[SOURCE DOCUMENT]

Parallel Access to GDU Global Memory

As part of the learning curve for CUDA, there is something that has been bothering me for a while now. Let me explain:

For the sake of example, let’s say that I have a Grid of 32 blocks and a Blocks of 512 threads. That is a total of 16384 threads in the Grid. In addition, assume that my kernel code is such that at some point, each thread will be staging the read of some data from Global to Shared memory.

I think that I understand the concept of having Warps running some floating point calculations, while others are waiting while the Global memory access completes.

Here is the part that I don’t understand. Let’s say that half the threads, around 8000 of them, have requested the access of data from the DRAM. Because of things like CAS, RAS and other timings for DDR2, DDR3 memory, how can the DRAM be setup to access 8000 separate memory accesses. That is, will the 8000 accesses, assuming that they are started at about the same time, all take just 200 cycles or so. How can the DRAM provide for such?

It works differently :)

Let’s take the 8800 GTX as an example

You have 16 multiprocessors.
Each multiprocessor can have as a maximum 768 threads ‘running’ on it
So you can have as a maximum 16x768 = 12288 threads ‘running’ at a single moment.

In your example it would be even less. You would have only 512 threads ‘running’ on a multiprocessor at a time, since blocks cannot be spread over multiprocessors. So you would have 16x512 = 8192 threads running at a time. Some of those threads are waiting for memory to arrive, others are doing calculations. So for your example you would have 16 blocks running till completion, after which the last 16 blocks are running to completion.

Splitting it up in 64 blocks of 256 threads would mean having you can have 3 blocks on a multiprocessor, so 16x3 = 48 blocks running after which only 16 blocks have to finish. So it is quite possible that having less threads per block can speed up your calculations (which for me was quite counter-intuitively)

[/SOURCE DOCUMENT]

--- WHAT THE EXERCISE ASKS ---
Reproduce, word for word, the passage of the CUDA memory thread that opens with the words containing "Let’s take the" and closes with "a single moment.".

[INFORMATION SUPPLIED]

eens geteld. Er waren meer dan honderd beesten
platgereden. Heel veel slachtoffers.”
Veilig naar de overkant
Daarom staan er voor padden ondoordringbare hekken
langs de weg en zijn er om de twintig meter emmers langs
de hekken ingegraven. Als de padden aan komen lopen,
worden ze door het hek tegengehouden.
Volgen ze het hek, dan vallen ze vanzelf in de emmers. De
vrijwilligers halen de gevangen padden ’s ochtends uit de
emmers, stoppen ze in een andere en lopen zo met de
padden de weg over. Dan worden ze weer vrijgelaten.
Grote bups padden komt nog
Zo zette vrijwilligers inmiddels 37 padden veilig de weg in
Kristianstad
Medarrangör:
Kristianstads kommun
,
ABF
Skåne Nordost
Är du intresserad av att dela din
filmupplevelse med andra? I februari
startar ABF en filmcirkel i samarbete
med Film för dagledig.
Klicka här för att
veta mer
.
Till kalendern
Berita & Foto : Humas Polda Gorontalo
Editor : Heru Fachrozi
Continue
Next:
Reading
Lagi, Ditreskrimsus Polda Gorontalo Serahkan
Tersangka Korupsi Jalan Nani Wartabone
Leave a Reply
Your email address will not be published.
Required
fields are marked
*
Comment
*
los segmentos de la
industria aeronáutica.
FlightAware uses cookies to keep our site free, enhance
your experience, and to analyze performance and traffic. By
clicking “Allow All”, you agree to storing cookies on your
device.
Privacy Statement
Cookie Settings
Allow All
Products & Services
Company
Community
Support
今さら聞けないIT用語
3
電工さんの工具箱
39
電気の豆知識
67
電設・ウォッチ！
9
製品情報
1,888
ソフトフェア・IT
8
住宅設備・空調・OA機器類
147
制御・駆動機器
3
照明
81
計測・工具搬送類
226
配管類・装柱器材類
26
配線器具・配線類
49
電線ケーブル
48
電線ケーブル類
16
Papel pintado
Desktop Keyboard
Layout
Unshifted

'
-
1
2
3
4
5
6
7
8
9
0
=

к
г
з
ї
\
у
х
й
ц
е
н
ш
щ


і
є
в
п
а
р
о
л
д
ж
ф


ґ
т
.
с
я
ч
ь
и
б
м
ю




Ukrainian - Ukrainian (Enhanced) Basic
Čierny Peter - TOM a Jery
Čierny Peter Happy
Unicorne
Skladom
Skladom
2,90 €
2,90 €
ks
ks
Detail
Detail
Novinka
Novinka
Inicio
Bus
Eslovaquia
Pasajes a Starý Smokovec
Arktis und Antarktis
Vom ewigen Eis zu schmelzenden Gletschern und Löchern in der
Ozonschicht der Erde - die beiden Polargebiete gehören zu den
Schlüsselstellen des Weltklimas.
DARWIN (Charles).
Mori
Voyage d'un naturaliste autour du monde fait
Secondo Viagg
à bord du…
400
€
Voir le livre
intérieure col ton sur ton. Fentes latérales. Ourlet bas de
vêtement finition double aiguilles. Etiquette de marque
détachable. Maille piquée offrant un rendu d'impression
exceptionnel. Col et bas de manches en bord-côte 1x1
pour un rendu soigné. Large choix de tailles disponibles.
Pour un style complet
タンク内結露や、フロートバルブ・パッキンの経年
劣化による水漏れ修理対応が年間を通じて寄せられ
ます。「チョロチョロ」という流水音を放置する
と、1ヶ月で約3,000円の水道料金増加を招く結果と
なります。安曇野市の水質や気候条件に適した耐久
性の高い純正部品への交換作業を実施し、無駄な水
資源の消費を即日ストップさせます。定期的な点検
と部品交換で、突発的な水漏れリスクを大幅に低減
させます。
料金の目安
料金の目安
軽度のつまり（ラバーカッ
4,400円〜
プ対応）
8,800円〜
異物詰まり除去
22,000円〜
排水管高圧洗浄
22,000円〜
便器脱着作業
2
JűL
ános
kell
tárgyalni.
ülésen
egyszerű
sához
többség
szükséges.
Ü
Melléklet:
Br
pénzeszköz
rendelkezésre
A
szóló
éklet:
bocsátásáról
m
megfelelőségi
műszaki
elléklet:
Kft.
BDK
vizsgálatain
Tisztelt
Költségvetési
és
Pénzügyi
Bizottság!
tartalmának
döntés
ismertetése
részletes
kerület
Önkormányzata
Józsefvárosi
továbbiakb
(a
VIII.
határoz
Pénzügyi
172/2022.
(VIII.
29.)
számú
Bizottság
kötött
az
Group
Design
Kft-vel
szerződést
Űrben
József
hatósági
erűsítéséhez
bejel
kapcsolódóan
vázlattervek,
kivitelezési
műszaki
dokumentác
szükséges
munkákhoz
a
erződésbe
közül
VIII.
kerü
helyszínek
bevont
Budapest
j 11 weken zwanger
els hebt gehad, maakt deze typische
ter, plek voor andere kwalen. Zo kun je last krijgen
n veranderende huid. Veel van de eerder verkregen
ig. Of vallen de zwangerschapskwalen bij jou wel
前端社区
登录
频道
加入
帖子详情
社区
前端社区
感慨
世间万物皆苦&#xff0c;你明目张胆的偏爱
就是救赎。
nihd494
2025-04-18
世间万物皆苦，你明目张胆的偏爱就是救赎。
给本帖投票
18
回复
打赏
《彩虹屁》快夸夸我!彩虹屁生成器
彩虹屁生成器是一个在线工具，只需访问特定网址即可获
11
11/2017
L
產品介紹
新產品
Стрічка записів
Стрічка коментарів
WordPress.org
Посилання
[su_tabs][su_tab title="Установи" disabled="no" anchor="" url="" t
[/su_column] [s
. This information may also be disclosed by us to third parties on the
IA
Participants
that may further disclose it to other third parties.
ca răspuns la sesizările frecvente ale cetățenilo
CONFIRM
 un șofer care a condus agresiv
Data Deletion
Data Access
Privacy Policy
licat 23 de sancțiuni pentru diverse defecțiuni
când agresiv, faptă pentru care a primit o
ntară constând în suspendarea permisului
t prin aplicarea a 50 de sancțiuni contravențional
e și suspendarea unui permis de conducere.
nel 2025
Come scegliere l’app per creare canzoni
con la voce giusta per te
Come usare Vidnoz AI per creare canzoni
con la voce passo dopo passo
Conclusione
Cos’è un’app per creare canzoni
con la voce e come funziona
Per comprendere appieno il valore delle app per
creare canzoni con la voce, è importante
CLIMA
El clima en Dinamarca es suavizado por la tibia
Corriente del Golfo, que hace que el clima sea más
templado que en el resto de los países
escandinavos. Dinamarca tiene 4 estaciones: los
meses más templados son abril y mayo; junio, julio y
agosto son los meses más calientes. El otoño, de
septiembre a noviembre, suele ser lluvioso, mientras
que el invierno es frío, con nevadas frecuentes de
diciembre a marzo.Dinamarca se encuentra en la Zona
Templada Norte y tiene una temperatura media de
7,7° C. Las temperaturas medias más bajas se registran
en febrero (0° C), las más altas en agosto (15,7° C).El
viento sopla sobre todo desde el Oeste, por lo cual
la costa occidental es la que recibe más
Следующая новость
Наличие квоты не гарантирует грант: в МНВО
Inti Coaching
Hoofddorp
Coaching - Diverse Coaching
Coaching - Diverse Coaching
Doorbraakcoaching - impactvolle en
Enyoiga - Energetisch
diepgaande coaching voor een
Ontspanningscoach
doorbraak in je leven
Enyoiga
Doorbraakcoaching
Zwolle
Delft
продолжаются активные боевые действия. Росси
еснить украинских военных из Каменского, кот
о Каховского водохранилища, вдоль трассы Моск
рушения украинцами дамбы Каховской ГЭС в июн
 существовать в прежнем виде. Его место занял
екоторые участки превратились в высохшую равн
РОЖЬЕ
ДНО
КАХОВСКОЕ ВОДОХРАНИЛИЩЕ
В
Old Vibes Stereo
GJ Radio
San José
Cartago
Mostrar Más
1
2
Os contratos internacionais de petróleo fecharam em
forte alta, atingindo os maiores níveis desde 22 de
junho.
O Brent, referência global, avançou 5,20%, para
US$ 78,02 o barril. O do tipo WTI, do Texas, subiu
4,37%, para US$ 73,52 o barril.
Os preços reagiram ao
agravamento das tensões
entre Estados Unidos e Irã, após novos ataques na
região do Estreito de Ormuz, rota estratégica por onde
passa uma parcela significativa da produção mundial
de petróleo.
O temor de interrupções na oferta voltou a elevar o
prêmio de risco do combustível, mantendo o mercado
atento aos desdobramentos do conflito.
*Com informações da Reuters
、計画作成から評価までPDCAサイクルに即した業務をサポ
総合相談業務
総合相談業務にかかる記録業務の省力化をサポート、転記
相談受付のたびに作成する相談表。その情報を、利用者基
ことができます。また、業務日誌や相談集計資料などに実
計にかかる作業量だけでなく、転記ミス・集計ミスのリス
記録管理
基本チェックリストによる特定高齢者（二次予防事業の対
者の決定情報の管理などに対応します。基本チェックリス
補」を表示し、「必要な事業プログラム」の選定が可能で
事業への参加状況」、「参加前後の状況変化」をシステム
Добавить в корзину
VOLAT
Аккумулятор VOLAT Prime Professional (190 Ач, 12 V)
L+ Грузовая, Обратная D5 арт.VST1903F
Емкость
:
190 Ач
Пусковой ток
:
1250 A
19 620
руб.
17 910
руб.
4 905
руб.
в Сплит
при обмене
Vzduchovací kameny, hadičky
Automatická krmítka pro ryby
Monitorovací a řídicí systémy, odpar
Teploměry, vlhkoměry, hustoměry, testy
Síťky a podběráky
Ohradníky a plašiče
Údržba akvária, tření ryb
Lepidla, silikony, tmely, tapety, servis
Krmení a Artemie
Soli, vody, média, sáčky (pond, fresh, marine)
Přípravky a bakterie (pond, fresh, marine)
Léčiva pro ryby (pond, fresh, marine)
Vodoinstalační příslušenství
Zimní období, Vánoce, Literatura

[/INFORMATION SUPPLIED]

--- ANSWER ---
Let’s take the 8800 GTX as an example

You have 16 multiprocessors.
Each multiprocessor can have as a maximum 768 threads ‘running’ on it
So you can have as a maximum 16x768 = 12288 threads ‘running’ at a single moment.